- Born: June 10, 1737 Haverhill, Province of Massachusetts Bay
- Died: December 30, 1768 (aged 31) Portsmouth, Province of New Hampshire
- Cause of death: Hanging
- Criminal status: Executed
- Conviction: Concealing the death of an infant bastard child
- Criminal penalty: Death by hanging

= Ruth Blay =

Ruth Blay (June 10, 1737 – December 30, 1768) was a schoolteacher executed by the Province of New Hampshire. She was the last female executed in New Hampshire.

==Biography==
A resident of South Hampton, Blay was a schoolteacher, working in several local towns; her mother was tailor in Portsmouth where Ruth Blay was living until she fled to South Hampton. She was convicted of concealment of an illegitimate child, which was later found under the floor of the barn next to the house in which she was staying. She was not convicted of killing the baby. However, the coroner, Samuel Folsom, said the baby's death had been brought about by violence.

- Task 1
Turn the listing, from its first line through the line containing "genus: Ipomoea", into a numbered list with blank lines omitted.

- Exercise inputs
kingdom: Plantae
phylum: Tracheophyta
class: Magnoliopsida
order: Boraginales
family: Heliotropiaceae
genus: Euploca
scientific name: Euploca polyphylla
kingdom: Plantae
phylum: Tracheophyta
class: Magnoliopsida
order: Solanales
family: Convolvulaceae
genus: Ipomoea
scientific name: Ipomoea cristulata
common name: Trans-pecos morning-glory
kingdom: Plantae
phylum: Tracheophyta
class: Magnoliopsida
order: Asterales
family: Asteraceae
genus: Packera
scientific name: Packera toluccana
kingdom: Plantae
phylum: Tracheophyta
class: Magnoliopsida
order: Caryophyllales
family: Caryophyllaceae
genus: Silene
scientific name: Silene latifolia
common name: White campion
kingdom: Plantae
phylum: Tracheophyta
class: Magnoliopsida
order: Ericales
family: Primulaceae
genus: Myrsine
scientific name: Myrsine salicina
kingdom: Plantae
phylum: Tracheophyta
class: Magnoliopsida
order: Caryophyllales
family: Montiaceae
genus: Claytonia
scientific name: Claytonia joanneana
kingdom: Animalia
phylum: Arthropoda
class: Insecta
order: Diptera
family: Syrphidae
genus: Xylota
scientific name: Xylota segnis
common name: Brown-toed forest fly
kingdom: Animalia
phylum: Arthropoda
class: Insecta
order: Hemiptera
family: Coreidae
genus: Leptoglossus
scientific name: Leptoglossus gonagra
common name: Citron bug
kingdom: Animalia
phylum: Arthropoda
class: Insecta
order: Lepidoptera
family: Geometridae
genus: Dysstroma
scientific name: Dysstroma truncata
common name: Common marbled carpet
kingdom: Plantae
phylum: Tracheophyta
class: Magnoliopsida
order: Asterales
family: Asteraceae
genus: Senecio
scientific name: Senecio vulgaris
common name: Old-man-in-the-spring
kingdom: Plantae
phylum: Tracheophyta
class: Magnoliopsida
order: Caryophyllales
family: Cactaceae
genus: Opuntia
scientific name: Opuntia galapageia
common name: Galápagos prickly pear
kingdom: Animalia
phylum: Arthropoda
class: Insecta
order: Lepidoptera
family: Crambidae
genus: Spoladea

- Task 2
Carry on the biography of Ruth Blay from its final sentence.

- Written answer 1
1. kingdom: Plantae
2. phylum: Tracheophyta
3. class: Magnoliopsida
4. order: Boraginales
5. family: Heliotropiaceae
6. genus: Euploca
7. scientific name: Euploca polyphylla
8. kingdom: Plantae
9. phylum: Tracheophyta
10. class: Magnoliopsida
11. order: Solanales
12. family: Convolvulaceae
13. genus: Ipomoea

- Written answer 2
At the time, concealment of an illegitimate child, whether it survived birth or not, was punishable by hanging. Her trial began on September 3, 1768, and she was found guilty and sentenced to death. Ruth Blay's original execution was set for November 24, 1768. She was waiting for a pardon from Governor Benning Wentworth who gave her 4 reprieves in total which pushed her actual execution date to December 30th, 1768. She was executed by Thomas Packer, Portsmouth’s High Sheriff, who had also overseen the execution of Eliphaz Dow in 1755.

==Execution==
On December 30, 1768, Ruth Blay was transported by horse cart from the town jail to a hill overlooking a parcel of parish land where a farmer grazed his cattle. Hundreds, possibly over a thousand, gathered to witness her execution. In their rush for a clear view, they damaged the stone walls surrounding the field. After a brief ceremony, including a stern sermon from a local minister, Sheriff Packer placed a noose around Blay’s neck as she stood on the cart. Moments later, he drove the cart away, leaving her to die a slow and agonizing death by suffocation. These are the stark facts reported in contemporary newspapers and official records.

==Legacy==
Ruth Blay’s body was buried by workers in an unmarked grave at the base of Gallows Hill, though the exact location remains unknown. Today, the area has evolved into four graveyards collectively known as South Cemetery. Unsurprisingly, many locals believe the site is haunted.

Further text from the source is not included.